A gold standard assembly is made with SAMtools for each sample individually and for all samples of each dataset together (pooled gold standard), which included every sequence position with a coverage of at least one, respectively. Specifically, the SAM file obtained from the read simulation specifying the location of each read on the reference genomes is used with SAMtools for calculation of the per-site coverage. Sequences are then broken into gold standard contig sequences at zero coverage sites. The contig sequences are then labeled with a unique dataset and sample identifying prefix and an increasing index as suffix. In the last step, sequences of the simulated data sets are shuffled using the unix command 'shuf' and anonymized, thus creating the challenge data sets.

Output

{out}/distributions/distribution_{i}.txt

'{i}' is the index for each sample that is to be generated.

Column 1: genome_ID
Column 2: abundance

'genome_ID' is the identifier of the genomes used.
'abundance' is the relative abundance of a genome to be simulated. 'abundance' does not reflect the amount of genetic data of a genome, but the amount of genomes.
In a set of two genomes, with both having a abundance of 0.5 but one genome is double the size of the other, the bigger genome will be 66% of the genetic data in the simulated metagenome.

{out}/internal/genome_to_id.tsv

If the metagenome is simulated from profile this file is present.
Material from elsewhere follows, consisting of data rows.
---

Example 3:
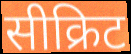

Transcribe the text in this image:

सीक्रिट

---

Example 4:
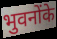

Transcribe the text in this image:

भुवनोंके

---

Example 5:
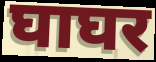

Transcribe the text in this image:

घाघर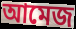
আমেজ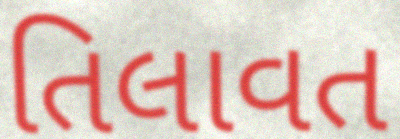
તિલાવતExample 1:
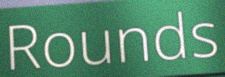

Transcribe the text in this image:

Rounds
It contains a list of genomes paths to the copies in the output directory in the 'genomes' folder.

Column 1: genome_ID
Column 2: file path

{out}/internal/meta_data.tsv

If the metagenome is simulated from profile this file is present. Merged meta data of genomes of each community that are actually used for the simulation.
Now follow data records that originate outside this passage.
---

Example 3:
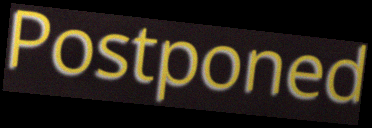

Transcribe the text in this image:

Postponed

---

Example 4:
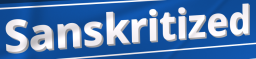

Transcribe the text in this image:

{out}/internal/genomes/*.fa

If the metagenome is simulated from profile this files are present. The used genomes are stored here.

{out}/internal/genomes/taxdump.tar.gz

If no Taxonomy dump from the NCBI was specified in the nextflow.config, the downloaded and used one by CAMISIM will be stored here.
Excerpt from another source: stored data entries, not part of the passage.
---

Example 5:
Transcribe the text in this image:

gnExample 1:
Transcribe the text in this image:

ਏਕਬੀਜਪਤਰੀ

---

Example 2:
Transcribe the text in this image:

{out}/sample_{i}/bam/sample{i}_{genome_id}.bam

The bam files generated based on reads generated from the read simulator.

{out}/sample_{i}/reads/sample{i}*{genome_id}**.fq

The simulated reads.

{out}/sample_{i}/reads/sample{i}_*.fq

A file containing all reads of this sample.

{out}/sample_{i}/reads/anonymous_reads.fq

If anonymization is done, this will be the only fastq file.

{out}/sample_{i}/reads/reads_mapping.tsv

Mapping of reads for evaluation

Column 1: anonymous read id
Column 2: genome id
Column 3: taxonomic id
Column 4: read id

{out}/sample_{i}/contigs/anonymous_gsa.fasta

Fasta file with perfect assembly of reads of this sample

{out}/sample_{i}/contigs/gsa_mapping.tsv

Mapping of contigs for evaluation

Column 1: anonymous contig id
Column 2: genome id
Column 3: taxonomic id
Column 4: sequence id of the original genome (in 'source_genomes' folder)
Column 5: number of reads used in the contig
Column 6: start position
Column 7: end position

{out}/anonymous_gsa_pooled.fasta

Fasta file with perfect assembly of reads from all samples

{out}/gsa_pooled_mapping.tsv

Mapping of contigs from pooled reads fo_validate_raw_genomesr evaluation.

Column 1: anonymous_contig_id
Column 2: genome id
Column 3: taxonomic id
Column 4: sequence id of the original genome (in 'source_genomes' folder)
Column 5: number of reads used in the contig
Column 6: start position
Column 7: end position

{out}/taxonomic_profile_{i}.txt

Taxonomic profile for each sample

{out}/seed/seed*.txt

The seeds used for the metagenomesimulation. If the results of the simulation need to be reproduced, use the used_initial_seed from the {out}/seed/seed.txt in the next run. The seed can be configured in the nextflow.config file.